_PROBLEM TO WORK ON:_
Retype the records from the line containing "pose: elev=341.5 azim=337.4" through the line containing "Dot at: (175, 277)", inclusive, with each of those lines unchanged.

_RECORDS TO PROCESS:_
<<<<

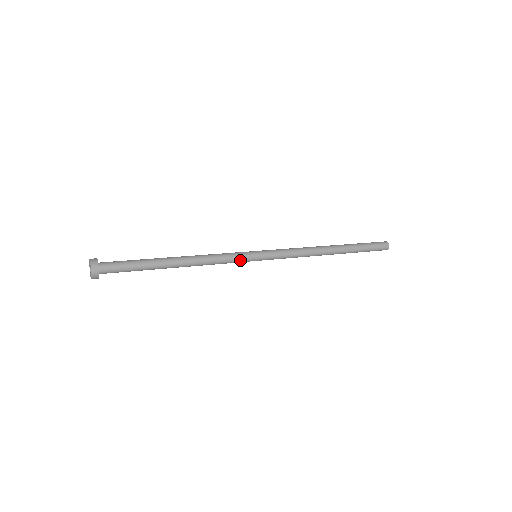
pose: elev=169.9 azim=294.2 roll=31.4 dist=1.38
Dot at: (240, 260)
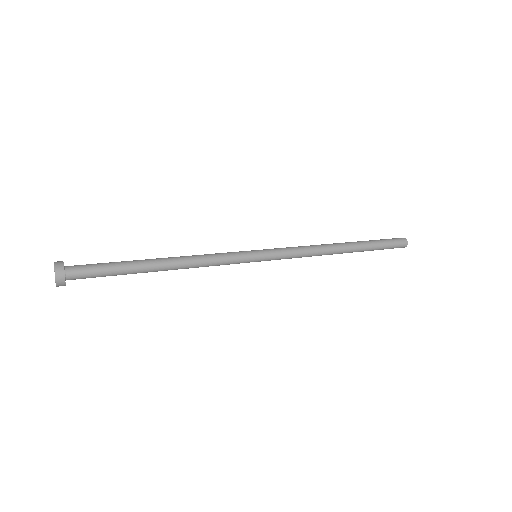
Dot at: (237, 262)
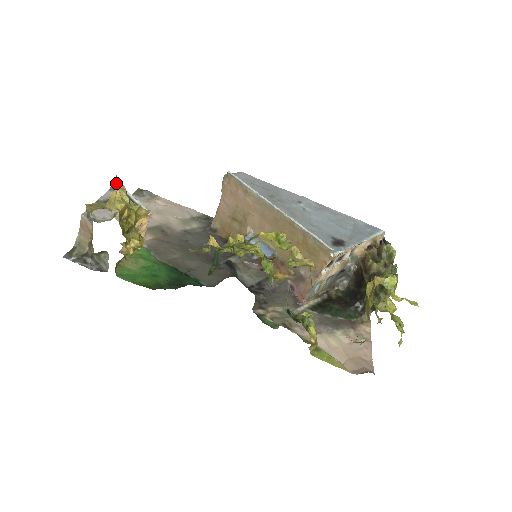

>>>>
<<<<

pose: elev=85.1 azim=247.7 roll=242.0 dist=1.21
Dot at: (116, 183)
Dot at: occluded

>>>>
<<<<

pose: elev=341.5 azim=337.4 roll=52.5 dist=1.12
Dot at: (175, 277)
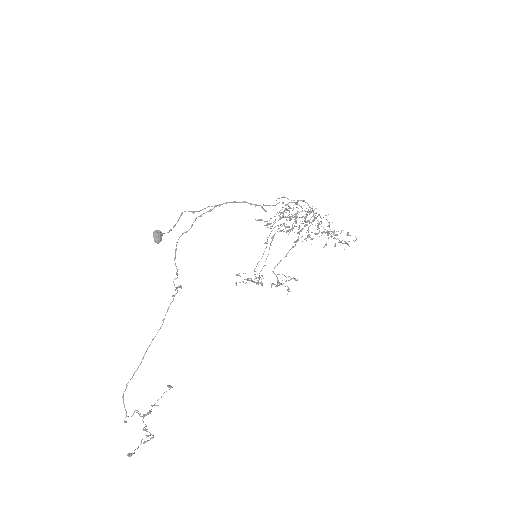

>>>>

_REPLY:_
pose: elev=341.5 azim=337.4 roll=52.5 dist=1.12
Dot at: (175, 277)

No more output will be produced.